(Excerpt provided)

In order to format the data by section perhaps it's easiest to work on the segments as follows

keys =['(Lag)=(\d+\.?\d*)',
    '(Autocorrelation Index): (\d+\.?\d*)',
    '(Semivariance): (\d+\.?\d*)']

import re
string1 = ''.join(open("dummy.txt").readlines())

sections = string1.split('Spatial Statistics')

output = []
heads = []

for isec, sec in enumerate(sections):
    found = []
    output.append([])
    for key in keys:
        found.extend(re.findall(key, sec))
    for result in found:
        print '%s  =  %s' % (result[0],result[1])
        output[-1].append(result[1])
    if len(found) > 0 & len(heads) == 0:
        heads = [result[0] for result in found]    

fout = open('output.csv', 'w')
wrt = csv.writer(fout)
wrt.writerow(heads)
wrt.writerows(outputs)
fout.close()

(End Excerpt provided)
(Entries provided)

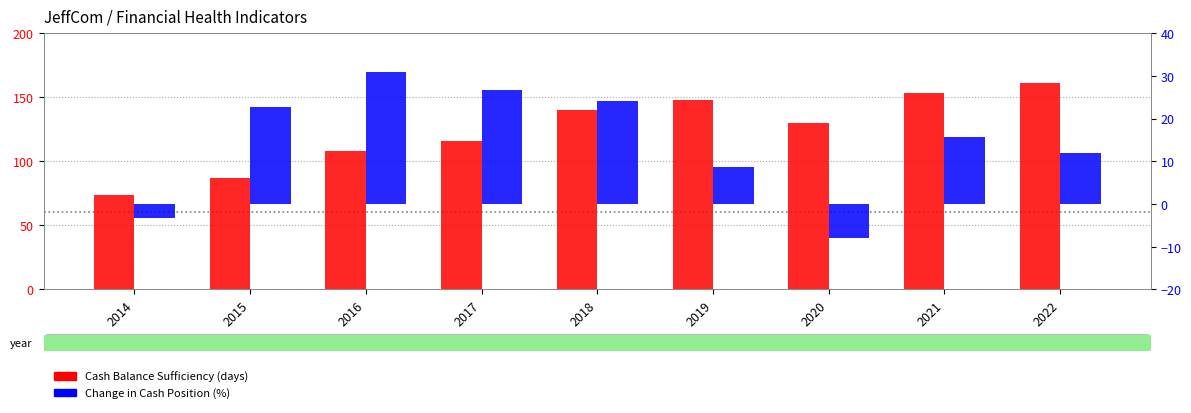

The value of Change in Cash Position (%) at 2016 is 30.9. True or false?

True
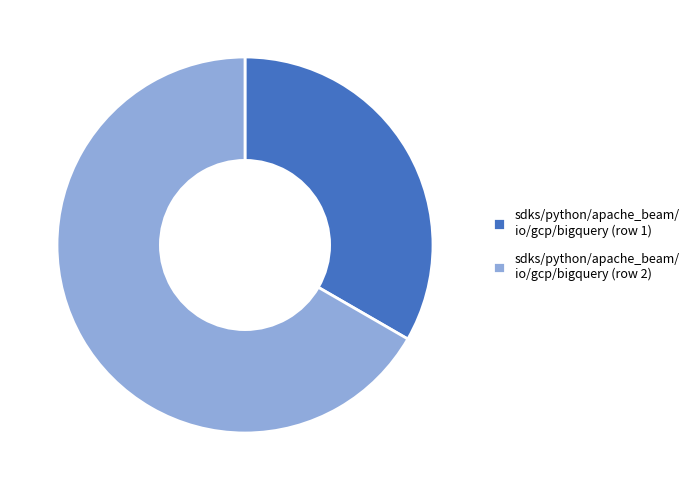

Approximately how many times larger is the value at sdks/python/apache_beam/ io/gcp/bigquery (row 1) compared to sdks/python/apache_beam/ io/gcp/bigquery (row 2)?

0.5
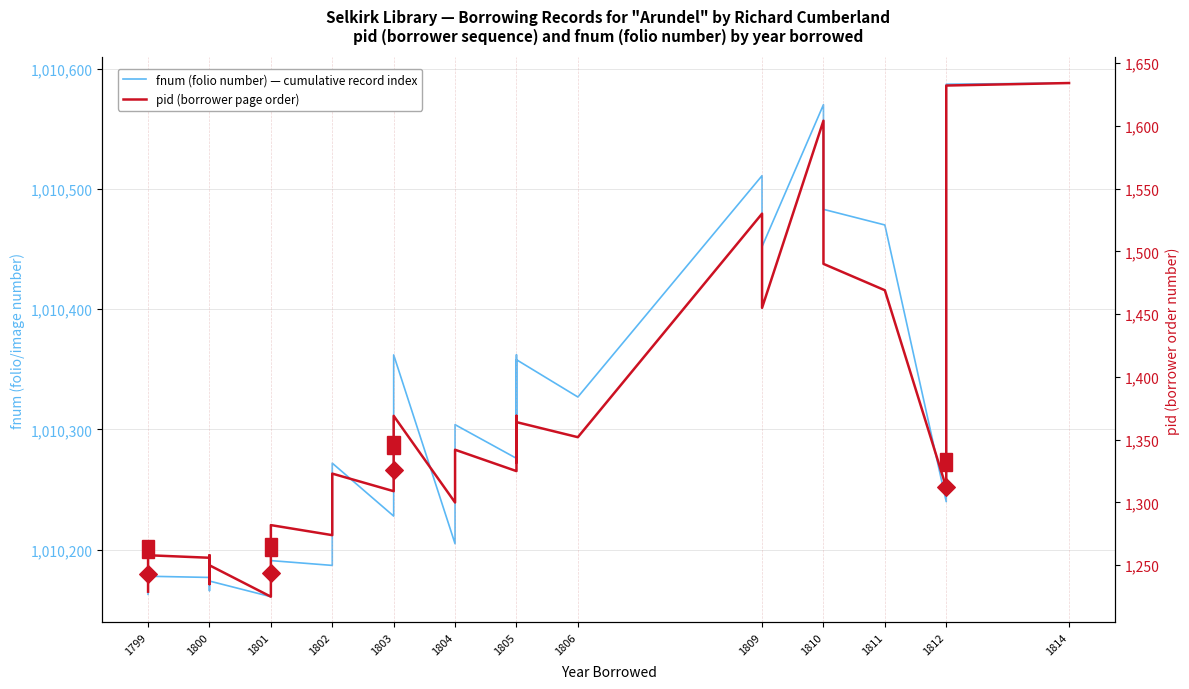

Is the value of fnum (folio number) — cumulative record index at 1805 greater than the value of pid (borrower page order) at 1812?

Yes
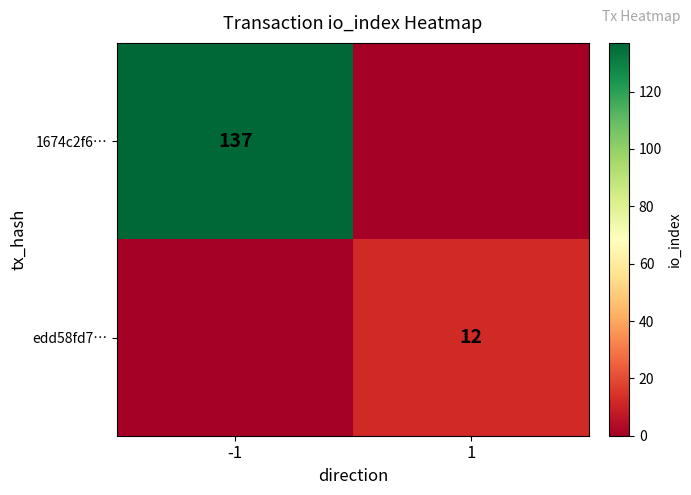

True or false: 1674c2f6… has a value of 137 at -1.

True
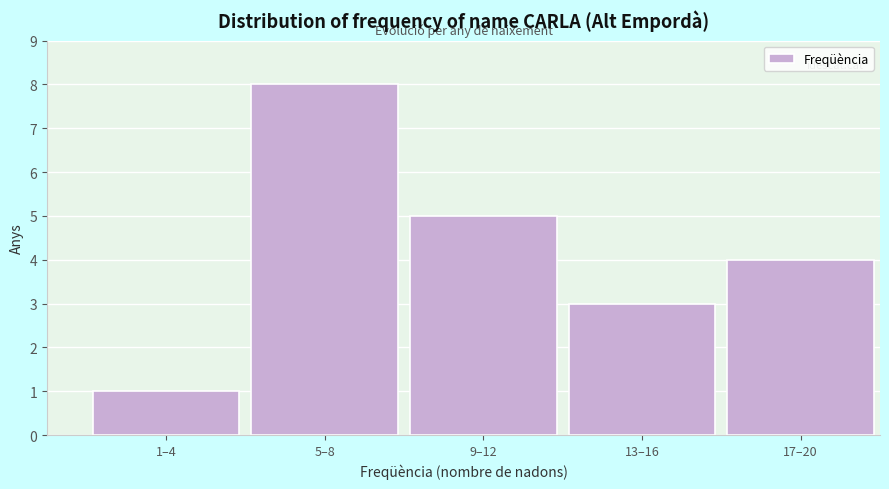

Reading right to left, list all the values displayed in this chart.

4	3	5	8	1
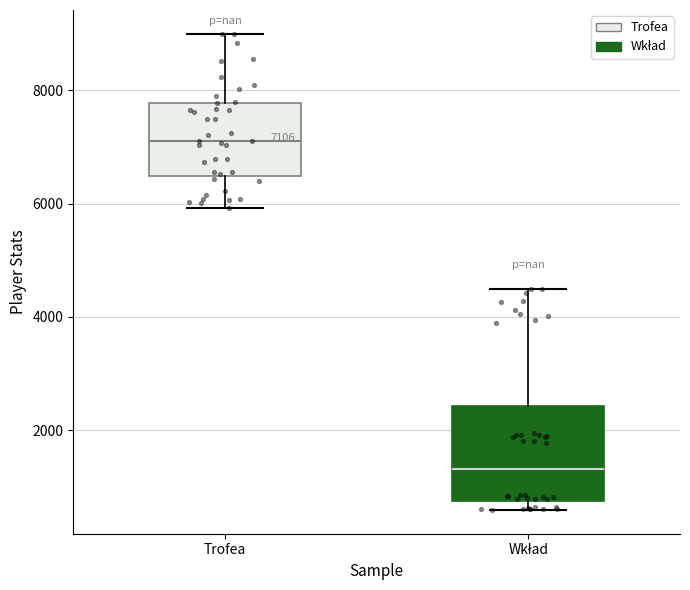

Which box's median line is the highest?

Trofea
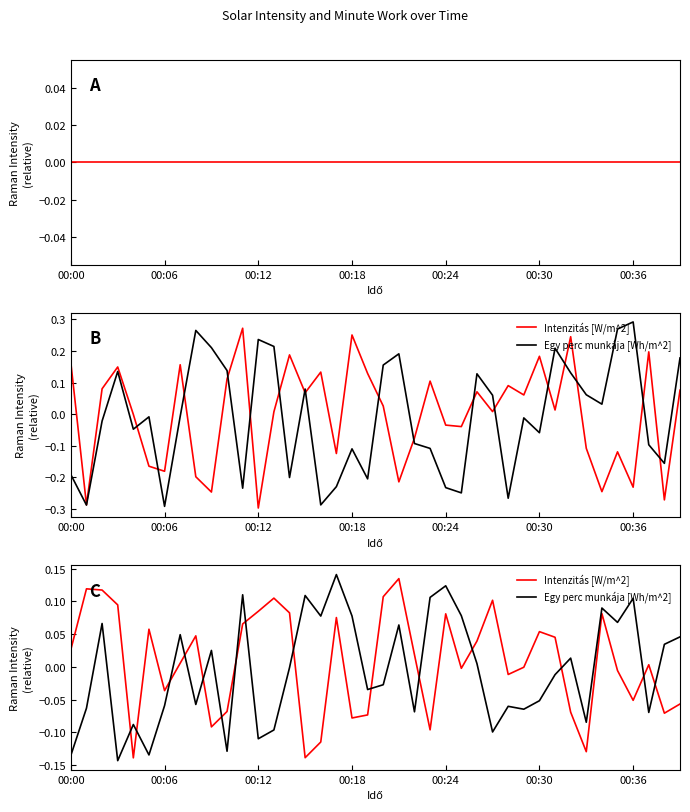

At which category is the sum across all series the highest?

17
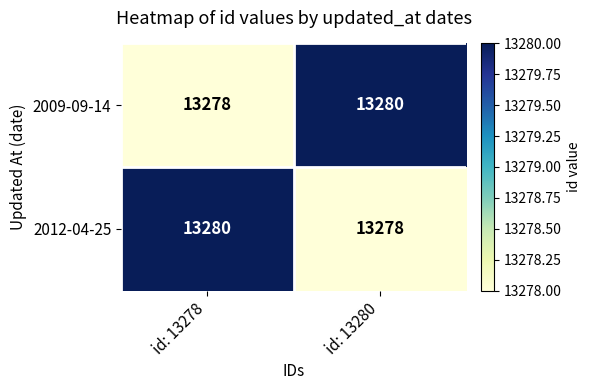

What is the approximate value of 2012-04-25 at id: 13278?

13280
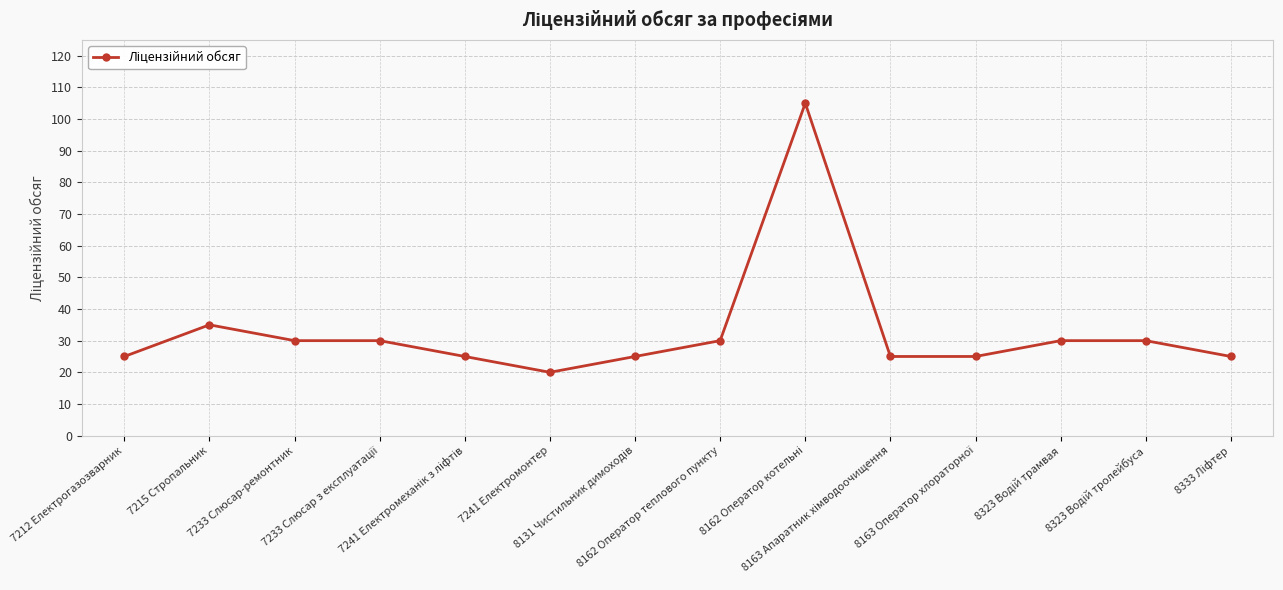

True or false: the data shows 7 at 7215 Стропальник.

False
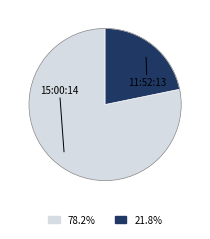

Is there any slice that represents more than half of the pie?

Yes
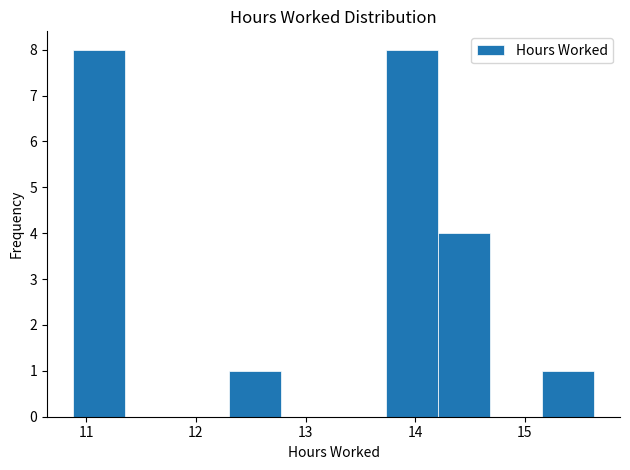

Reading left to right, transcribe this chart: for each bar, give the range it covers on the x-axis and its height. Neither the bar edges nor the heights are printed on the chart, so give them approximately, as read against the axes.

10.9 to 11.4: 8
11.4 to 11.8: 0
11.8 to 12.3: 0
12.3 to 12.8: 1
12.8 to 13.3: 0
13.3 to 13.7: 0
13.7 to 14.2: 8
14.2 to 14.7: 4
14.7 to 15.2: 0
15.2 to 15.6: 1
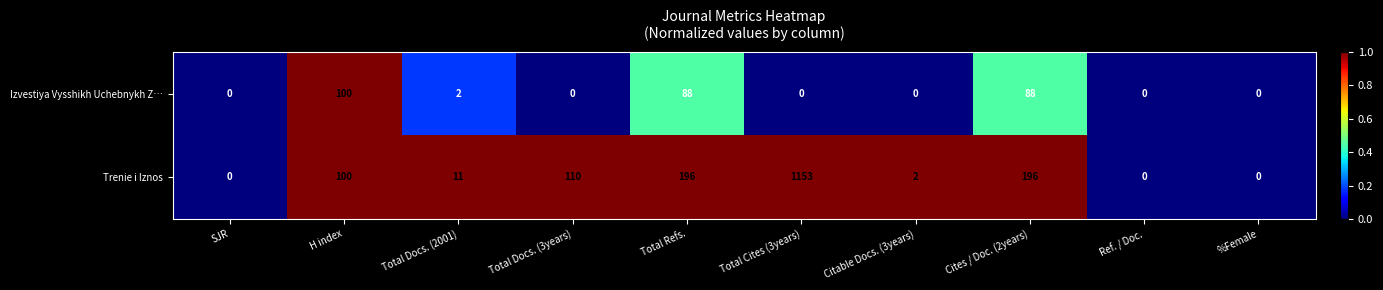

What is the difference between the maximum and second lowest values in the Izvestiya Vysshikh Uchebnykh Z… series?

100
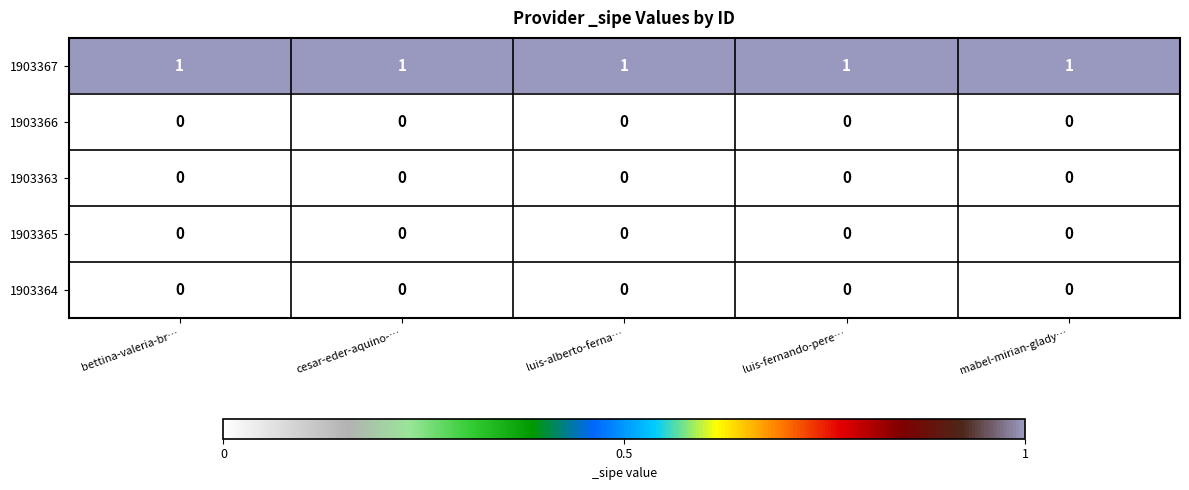

Count the number of categories in the chart.

5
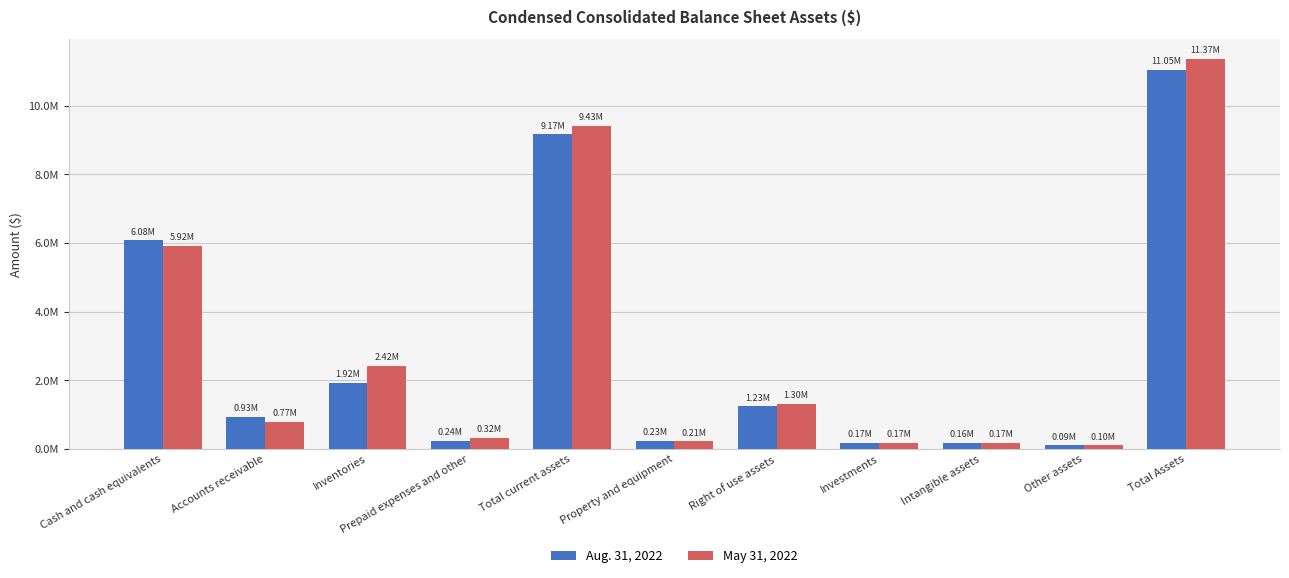

True or false: May 31, 2022 has a value of 278992 at Property and equipment.

False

(End Entries provided)

## Activity list
1. Answer these questions about the script:
(a) What file does it read its input from?
(b) What string does it split the input on to form sections?
(c) What file name does it write its results to?
2. List every quantity name that the patterns in the script's keys list are written to capture.
3. Please retype the script from "for isec, sec" to "wrt = csv.writer(fout)".
These entries have nothing to do with the script.

## Answers to this exercise
1.
(a) dummy.txt
(b) Spatial Statistics
(c) output.csv

2. Lag, Autocorrelation Index, Semivariance

3.
for isec, sec in enumerate(sections):
    found = []
    output.append([])
    for key in keys:
        found.extend(re.findall(key, sec))
    for result in found:
        print '%s  =  %s' % (result[0],result[1])
        output[-1].append(result[1])
    if len(found) > 0 & len(heads) == 0:
        heads = [result[0] for result in found]    

fout = open('output.csv', 'w')
wrt = csv.writer(fout)